My thanks to Nick Markovich and the Yip Harburg Foundation for enabling me to view a print of this rare film.
'The Devil Sea' is an above-average example of the thousands of short films from the early talkie era which made a trip to the movies similar to a trip to the vaudeville house. These movies, often featuring a major stage entertainer, offered ten minutes of music or comedy as one of several short subjects in a full evening's entertainment. Bring back the good old days!

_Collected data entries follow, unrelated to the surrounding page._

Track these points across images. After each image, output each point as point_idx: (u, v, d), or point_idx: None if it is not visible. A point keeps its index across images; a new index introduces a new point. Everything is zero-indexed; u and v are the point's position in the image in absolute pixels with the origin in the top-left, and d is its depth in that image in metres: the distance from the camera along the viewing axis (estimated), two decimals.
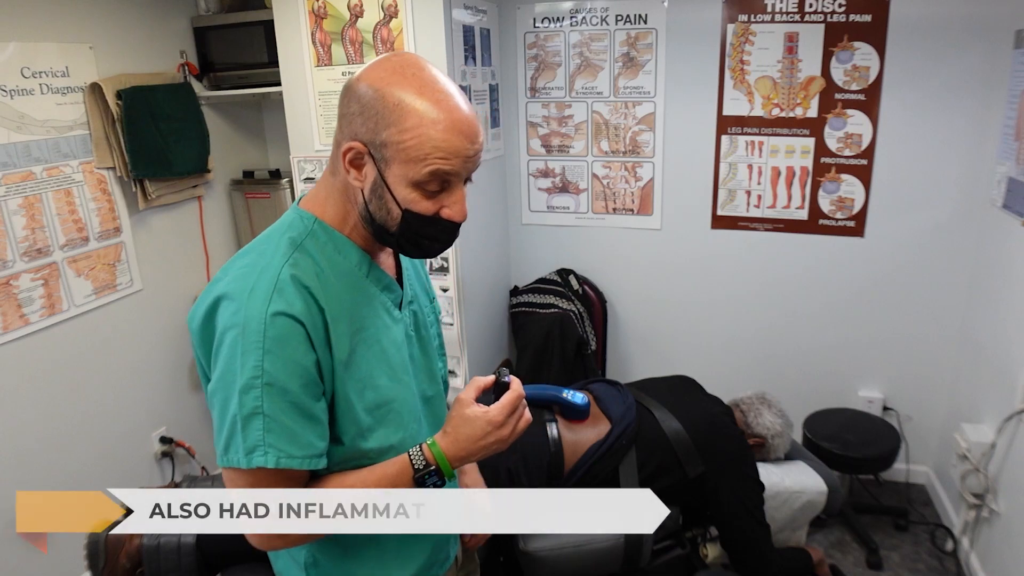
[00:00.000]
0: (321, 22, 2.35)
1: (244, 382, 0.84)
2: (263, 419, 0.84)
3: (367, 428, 0.95)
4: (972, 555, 2.29)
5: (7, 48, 2.02)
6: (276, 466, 0.85)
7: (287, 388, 0.85)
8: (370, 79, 0.86)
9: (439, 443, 0.93)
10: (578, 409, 1.88)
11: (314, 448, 0.88)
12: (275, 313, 0.84)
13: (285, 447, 0.86)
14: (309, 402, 0.87)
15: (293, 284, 0.87)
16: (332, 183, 0.94)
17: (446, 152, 0.85)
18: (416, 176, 0.86)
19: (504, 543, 1.89)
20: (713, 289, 2.88)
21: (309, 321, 0.87)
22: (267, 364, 0.84)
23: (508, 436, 0.94)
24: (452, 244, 0.97)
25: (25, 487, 2.07)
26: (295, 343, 0.85)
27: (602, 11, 2.70)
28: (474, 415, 0.93)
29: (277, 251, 0.90)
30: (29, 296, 2.10)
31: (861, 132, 2.53)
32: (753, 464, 1.89)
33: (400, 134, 0.84)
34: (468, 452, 0.94)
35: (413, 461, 0.92)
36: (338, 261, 0.94)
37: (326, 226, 0.94)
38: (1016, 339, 2.08)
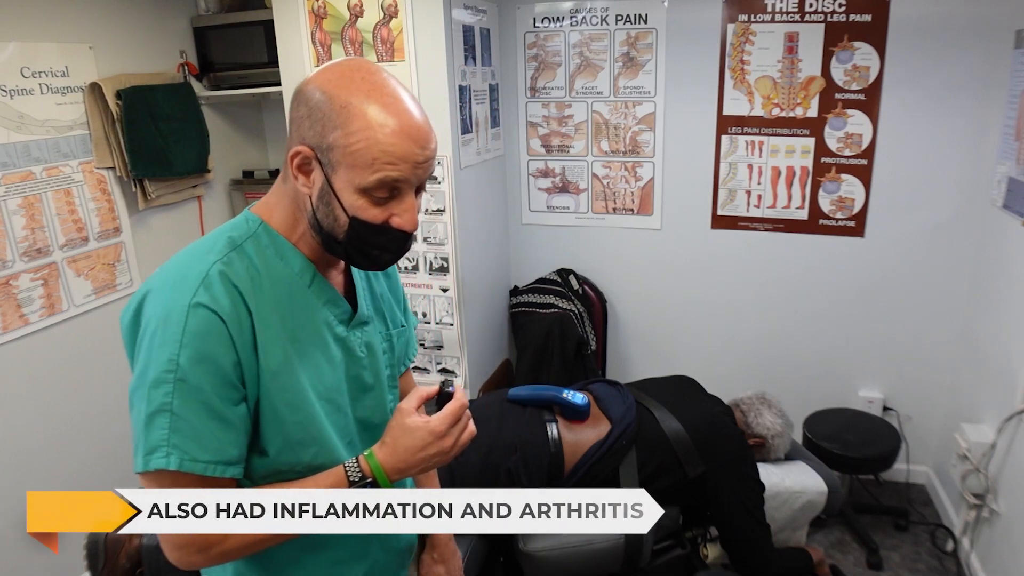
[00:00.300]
0: (321, 22, 2.35)
1: (155, 376, 0.80)
2: (170, 417, 0.80)
3: (297, 442, 0.90)
4: (972, 555, 2.29)
5: (7, 48, 2.02)
6: (179, 469, 0.80)
7: (200, 387, 0.80)
8: (320, 82, 0.83)
9: (376, 454, 0.90)
10: (578, 409, 1.88)
11: (224, 454, 0.83)
12: (197, 304, 0.80)
13: (191, 449, 0.80)
14: (224, 405, 0.82)
15: (221, 281, 0.83)
16: (283, 189, 0.91)
17: (394, 157, 0.82)
18: (363, 182, 0.82)
19: (504, 543, 1.89)
20: (713, 289, 2.88)
21: (234, 320, 0.83)
22: (182, 358, 0.79)
23: (450, 448, 0.92)
24: (402, 255, 0.93)
25: (25, 487, 2.07)
26: (215, 339, 0.81)
27: (602, 11, 2.70)
28: (415, 425, 0.89)
29: (212, 249, 0.87)
30: (29, 296, 2.10)
31: (861, 132, 2.53)
32: (753, 464, 1.89)
33: (347, 137, 0.81)
34: (407, 464, 0.90)
35: (349, 473, 0.88)
36: (278, 267, 0.90)
37: (271, 230, 0.90)
38: (1016, 339, 2.08)
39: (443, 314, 2.54)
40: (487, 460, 1.78)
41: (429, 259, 2.49)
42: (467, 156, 2.51)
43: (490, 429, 1.85)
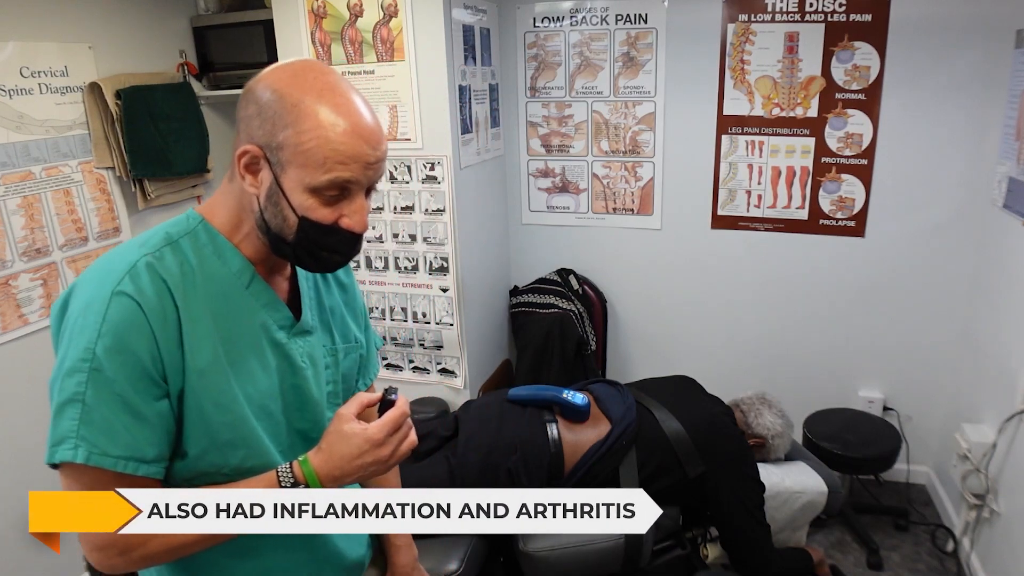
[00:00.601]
0: (321, 22, 2.35)
1: (71, 364, 0.77)
2: (81, 407, 0.76)
3: (225, 443, 0.87)
4: (973, 555, 2.29)
5: (6, 48, 2.02)
6: (86, 462, 0.76)
7: (116, 378, 0.77)
8: (270, 81, 0.82)
9: (311, 460, 0.87)
10: (578, 409, 1.87)
11: (137, 451, 0.80)
12: (119, 293, 0.78)
13: (100, 442, 0.77)
14: (140, 400, 0.79)
15: (148, 273, 0.81)
16: (229, 189, 0.89)
17: (346, 157, 0.81)
18: (314, 182, 0.81)
19: (504, 543, 1.89)
20: (713, 289, 2.88)
21: (158, 314, 0.80)
22: (99, 348, 0.76)
23: (388, 457, 0.88)
24: (352, 258, 0.91)
25: (25, 487, 2.07)
26: (135, 330, 0.78)
27: (602, 11, 2.70)
28: (352, 432, 0.86)
29: (146, 243, 0.85)
30: (28, 296, 2.10)
31: (861, 132, 2.53)
32: (753, 464, 1.88)
33: (298, 136, 0.80)
34: (343, 472, 0.87)
35: (281, 479, 0.86)
36: (215, 265, 0.88)
37: (211, 229, 0.89)
38: (1017, 339, 2.08)
39: (443, 314, 2.53)
40: (487, 460, 1.78)
41: (429, 259, 2.49)
42: (467, 156, 2.51)
43: (490, 429, 1.85)
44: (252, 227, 0.89)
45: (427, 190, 2.42)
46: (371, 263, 2.57)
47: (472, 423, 1.89)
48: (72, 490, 0.81)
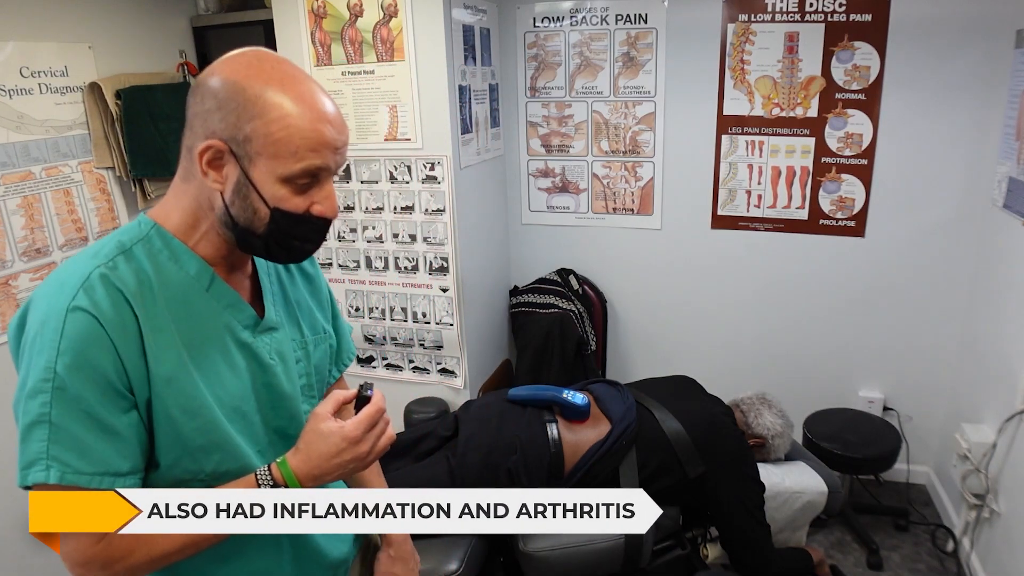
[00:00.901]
0: (321, 22, 2.35)
1: (32, 385, 0.76)
2: (48, 427, 0.75)
3: (197, 448, 0.86)
4: (973, 555, 2.29)
5: (6, 47, 2.02)
6: (60, 482, 0.75)
7: (81, 395, 0.76)
8: (227, 74, 0.80)
9: (290, 461, 0.86)
10: (578, 409, 1.87)
11: (111, 466, 0.79)
12: (75, 308, 0.76)
13: (72, 461, 0.76)
14: (108, 414, 0.78)
15: (103, 284, 0.79)
16: (183, 190, 0.87)
17: (316, 144, 0.81)
18: (287, 171, 0.81)
19: (504, 543, 1.89)
20: (713, 289, 2.88)
21: (116, 325, 0.78)
22: (59, 366, 0.75)
23: (366, 454, 0.88)
24: (321, 245, 0.91)
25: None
26: (95, 344, 0.77)
27: (602, 11, 2.70)
28: (328, 430, 0.86)
29: (99, 253, 0.83)
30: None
31: (861, 132, 2.53)
32: (753, 464, 1.88)
33: (267, 126, 0.79)
34: (322, 471, 0.86)
35: (260, 481, 0.85)
36: (171, 271, 0.86)
37: (165, 233, 0.86)
38: (1017, 339, 2.08)
39: (443, 314, 2.53)
40: (487, 460, 1.78)
41: (429, 259, 2.49)
42: (467, 156, 2.51)
43: (490, 429, 1.85)
44: (211, 226, 0.87)
45: (427, 190, 2.42)
46: (371, 263, 2.57)
47: (472, 423, 1.89)
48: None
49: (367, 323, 2.64)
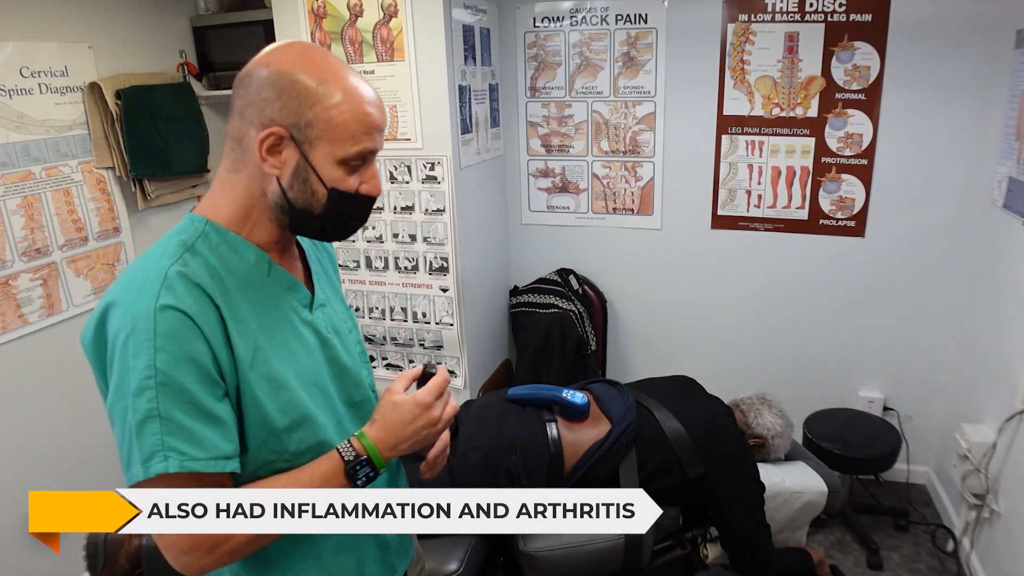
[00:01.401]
0: (321, 22, 2.35)
1: (136, 384, 0.80)
2: (159, 421, 0.79)
3: (283, 429, 0.91)
4: (973, 555, 2.29)
5: (6, 47, 2.02)
6: (180, 470, 0.80)
7: (184, 387, 0.80)
8: (280, 65, 0.86)
9: (368, 434, 0.93)
10: (578, 409, 1.87)
11: (219, 450, 0.83)
12: (163, 307, 0.80)
13: (187, 449, 0.81)
14: (209, 401, 0.83)
15: (182, 281, 0.83)
16: (232, 181, 0.91)
17: (368, 127, 0.88)
18: (344, 153, 0.87)
19: (504, 543, 1.89)
20: (713, 289, 2.88)
21: (202, 317, 0.83)
22: (159, 362, 0.79)
23: (436, 420, 0.95)
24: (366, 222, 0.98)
25: (25, 487, 2.07)
26: (188, 338, 0.81)
27: (602, 11, 2.70)
28: (402, 400, 0.94)
29: (165, 254, 0.87)
30: (28, 296, 2.10)
31: (861, 132, 2.53)
32: (753, 464, 1.88)
33: (326, 112, 0.85)
34: (398, 439, 0.93)
35: (343, 454, 0.91)
36: (234, 261, 0.90)
37: (218, 227, 0.91)
38: (1017, 339, 2.08)
39: (443, 314, 2.53)
40: (487, 460, 1.78)
41: (429, 259, 2.49)
42: (467, 156, 2.51)
43: (490, 429, 1.85)
44: (262, 212, 0.91)
45: (427, 190, 2.42)
46: (371, 263, 2.57)
47: (472, 423, 1.89)
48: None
49: (367, 323, 2.64)
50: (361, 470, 0.91)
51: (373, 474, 0.93)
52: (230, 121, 0.90)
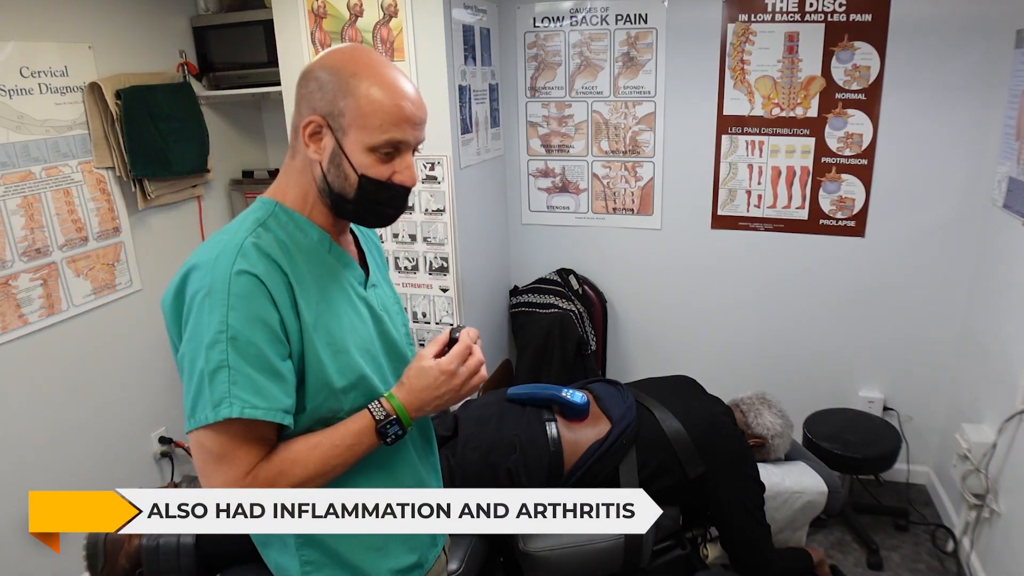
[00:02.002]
0: (321, 22, 2.35)
1: (210, 338, 0.87)
2: (228, 371, 0.87)
3: (340, 390, 0.98)
4: (973, 555, 2.29)
5: (6, 47, 2.02)
6: (241, 415, 0.87)
7: (251, 341, 0.88)
8: (327, 62, 0.96)
9: (396, 395, 0.99)
10: (578, 408, 1.87)
11: (279, 402, 0.90)
12: (239, 271, 0.89)
13: (250, 398, 0.88)
14: (274, 358, 0.90)
15: (256, 251, 0.92)
16: (292, 166, 1.01)
17: (397, 119, 0.94)
18: (372, 141, 0.94)
19: (504, 543, 1.89)
20: (713, 289, 2.88)
21: (272, 282, 0.91)
22: (231, 319, 0.87)
23: (460, 386, 1.00)
24: (403, 211, 1.04)
25: (25, 487, 2.07)
26: (259, 300, 0.89)
27: (602, 11, 2.70)
28: (428, 366, 0.99)
29: (241, 228, 0.95)
30: (28, 296, 2.10)
31: (861, 132, 2.53)
32: (753, 464, 1.88)
33: (356, 101, 0.93)
34: (422, 401, 0.99)
35: (374, 413, 0.97)
36: (300, 238, 0.99)
37: (287, 208, 1.00)
38: (1017, 339, 2.08)
39: (443, 314, 2.53)
40: (487, 460, 1.78)
41: (429, 259, 2.49)
42: (467, 156, 2.51)
43: (489, 429, 1.85)
44: (316, 197, 1.00)
45: (427, 190, 2.42)
46: None
47: (471, 423, 1.89)
48: (228, 446, 0.89)
49: None
50: (391, 428, 0.97)
51: (401, 432, 0.98)
52: (294, 113, 0.99)
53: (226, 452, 0.89)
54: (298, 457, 0.92)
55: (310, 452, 0.93)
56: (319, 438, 0.95)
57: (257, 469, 0.90)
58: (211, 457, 0.90)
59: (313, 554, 1.02)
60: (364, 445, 0.97)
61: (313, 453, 0.93)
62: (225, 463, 0.89)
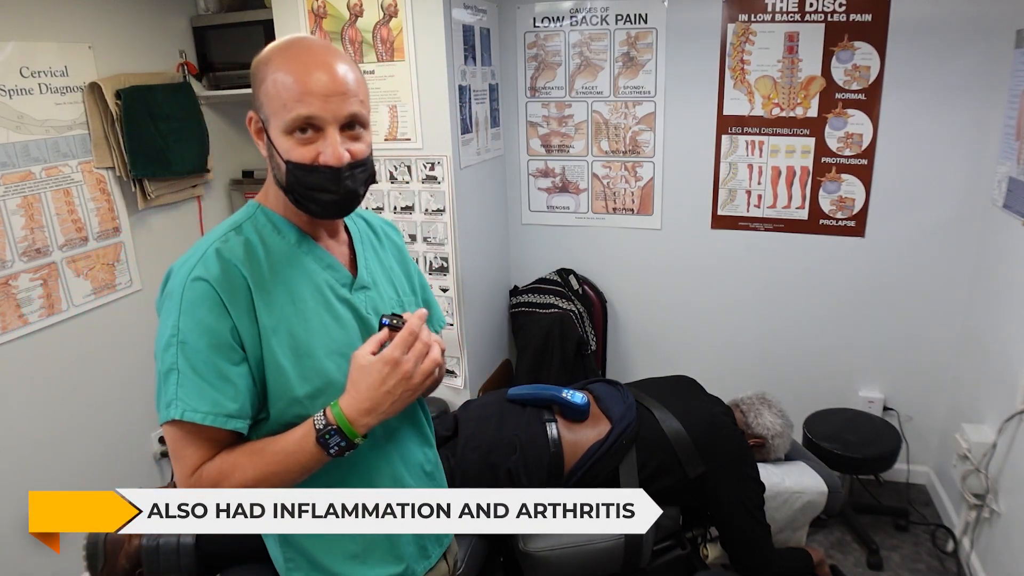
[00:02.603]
0: (320, 22, 2.35)
1: (164, 341, 0.91)
2: (177, 374, 0.89)
3: (305, 396, 0.96)
4: (973, 555, 2.29)
5: (6, 47, 2.02)
6: (182, 418, 0.88)
7: (197, 347, 0.90)
8: (258, 56, 0.95)
9: (340, 403, 0.92)
10: (578, 409, 1.87)
11: (222, 407, 0.90)
12: (194, 278, 0.91)
13: (192, 402, 0.89)
14: (221, 363, 0.90)
15: (216, 257, 0.93)
16: (268, 168, 1.00)
17: (301, 94, 0.89)
18: (282, 123, 0.91)
19: (504, 543, 1.89)
20: (713, 289, 2.88)
21: (226, 288, 0.91)
22: (182, 323, 0.90)
23: (411, 373, 0.92)
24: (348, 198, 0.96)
25: (25, 487, 2.07)
26: (208, 306, 0.90)
27: (602, 11, 2.70)
28: (368, 362, 0.92)
29: (215, 234, 0.97)
30: (28, 296, 2.10)
31: (861, 132, 2.53)
32: (753, 464, 1.88)
33: (266, 85, 0.91)
34: (373, 402, 0.91)
35: (315, 423, 0.92)
36: (275, 240, 0.99)
37: (267, 210, 1.01)
38: (1017, 339, 2.08)
39: (443, 314, 2.53)
40: (487, 460, 1.78)
41: (429, 259, 2.49)
42: (467, 156, 2.51)
43: (490, 429, 1.85)
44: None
45: (427, 190, 2.42)
46: None
47: (472, 423, 1.89)
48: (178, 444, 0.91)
49: None
50: (332, 439, 0.91)
51: (344, 443, 0.91)
52: None
53: (176, 450, 0.92)
54: (238, 461, 0.91)
55: (250, 458, 0.92)
56: (263, 444, 0.93)
57: (202, 469, 0.91)
58: (171, 452, 0.94)
59: (293, 554, 1.03)
60: (306, 454, 0.91)
61: (253, 459, 0.92)
62: (176, 460, 0.92)
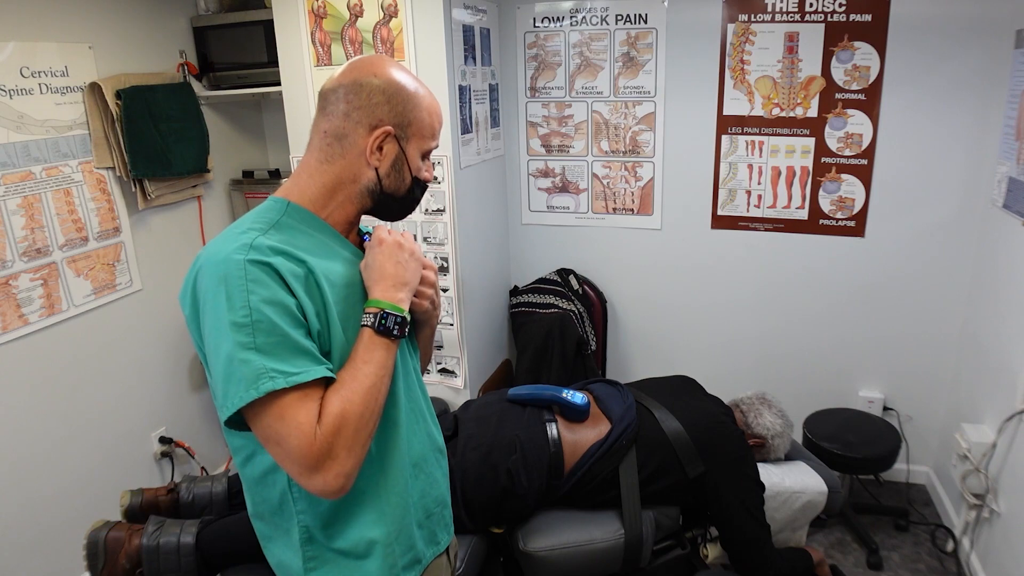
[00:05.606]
0: (321, 22, 2.35)
1: (234, 321, 0.91)
2: (257, 352, 0.91)
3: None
4: (973, 555, 2.29)
5: (6, 48, 2.02)
6: (287, 386, 0.90)
7: (274, 323, 0.92)
8: (386, 76, 1.04)
9: (372, 297, 1.03)
10: (578, 409, 1.88)
11: (317, 360, 0.95)
12: (251, 261, 0.92)
13: (287, 368, 0.91)
14: (296, 336, 0.93)
15: (267, 242, 0.96)
16: (322, 170, 1.05)
17: (436, 130, 1.10)
18: (426, 147, 1.09)
19: (504, 543, 1.89)
20: (713, 289, 2.88)
21: (287, 269, 0.94)
22: (252, 302, 0.91)
23: (403, 243, 1.07)
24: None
25: (24, 488, 2.07)
26: (274, 285, 0.93)
27: (602, 11, 2.70)
28: (371, 257, 1.05)
29: (251, 228, 0.98)
30: (28, 296, 2.10)
31: (861, 132, 2.53)
32: (753, 464, 1.88)
33: (418, 112, 1.06)
34: (395, 278, 1.04)
35: (367, 323, 1.01)
36: (309, 235, 1.04)
37: (300, 208, 1.04)
38: (1017, 339, 2.08)
39: (443, 314, 2.53)
40: (487, 460, 1.78)
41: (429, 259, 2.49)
42: (467, 156, 2.51)
43: (490, 429, 1.85)
44: (347, 197, 1.06)
45: (427, 190, 2.42)
46: None
47: (472, 423, 1.89)
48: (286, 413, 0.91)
49: None
50: (388, 321, 1.01)
51: (400, 319, 1.02)
52: (328, 120, 1.04)
53: (281, 422, 0.91)
54: (343, 397, 0.94)
55: (349, 388, 0.95)
56: (345, 374, 0.97)
57: (319, 425, 0.92)
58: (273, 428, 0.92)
59: (316, 550, 1.04)
60: (381, 349, 1.00)
61: (351, 387, 0.96)
62: (287, 431, 0.91)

The musical shorts made by Paramount tended to be better than the comparable fare by other studios, as the Paramounts were filmed in that company's studio in Astoria, Long Island, and had the benefit of access to performers from Broadway and the top New York vaude houses. This particular musical short stars Ethel Merman singing two songs: one downbeat, one upbeat. As was often the case with these shorts, there's some vague attempt at a plot. SPOILERS COMING, but the plot is merely a negligible excuse for Merman's two songs.
The most remarkable thing about 'The Devil Sea' is the opening shot, which looks like something right out of 'The Cabinet of Dr Caligari'. Ethel Merman is seen framed in a stark backdrop of Expressionist black and white tones. A cut to a different angle reveals that this is actually a piece of a ship -- a bulkhead, a hatchway and a couple of transverses -- which for some reason is propped up on land.
Merman is in conversation with Leslie Stowe, a histrionic ack-torr with one of the fruitiest cod accents I've ever heard. (Appropriately, Stowe died in the Actors' Home in Englewood, New Jersey.) Merman is mourning the loss of some man who went to sea in his skiff and never came back. We never learn his precise relationship to Merman (is he her brother? her father? her bootlegger?), but Stowe smugly assures her that the guy is gone forever. He leaves, and Merman does her first song, 'Devil Sea' (lyric by E.Y. Harburg, music by Vernon Duke): a torch song that seems to want to be 'Old Man River'. The most interesting thing about this song is that it anticipates a later and better Harburg song -- 'Old Devil Moon' -- in casting a force of nature as the Devil.
Just as Merman finishes the song on her knees, Stowe bellows (from abaft the bulkhead) that the missing man has been found alive. This is the cue for Merman's second ditty, the very upbeat 'Glory, Glory' (lyric by Harburg, tune by Johnny Green). This song really calls for some dance steps, but Merman doesn't seem up to any hoofing. Lyricist Harburg had a happy knack for extremely contrived rhymes: here, the strangest one is when he rhymes 'glory' with 'sorry'.
Ethel Merman did not age well, which may be why her greatest triumphs remained on the stage rather than in the harsh close-up of a movie camera. Here, in one of her earliest films, she's quite pretty, although she wears an outfit that seems too elaborate for the character she's playing. A year later, in the Paramount short 'Let Me Call You Sweetheart', Merman was already beginning to lose her looks. I'll rate 'Devil Sea' 9 out of 10 as a fine showcase for Merman's talents ... and that weird opening shot has got to be director Mort Blumenstock's attempt to call attention to himself.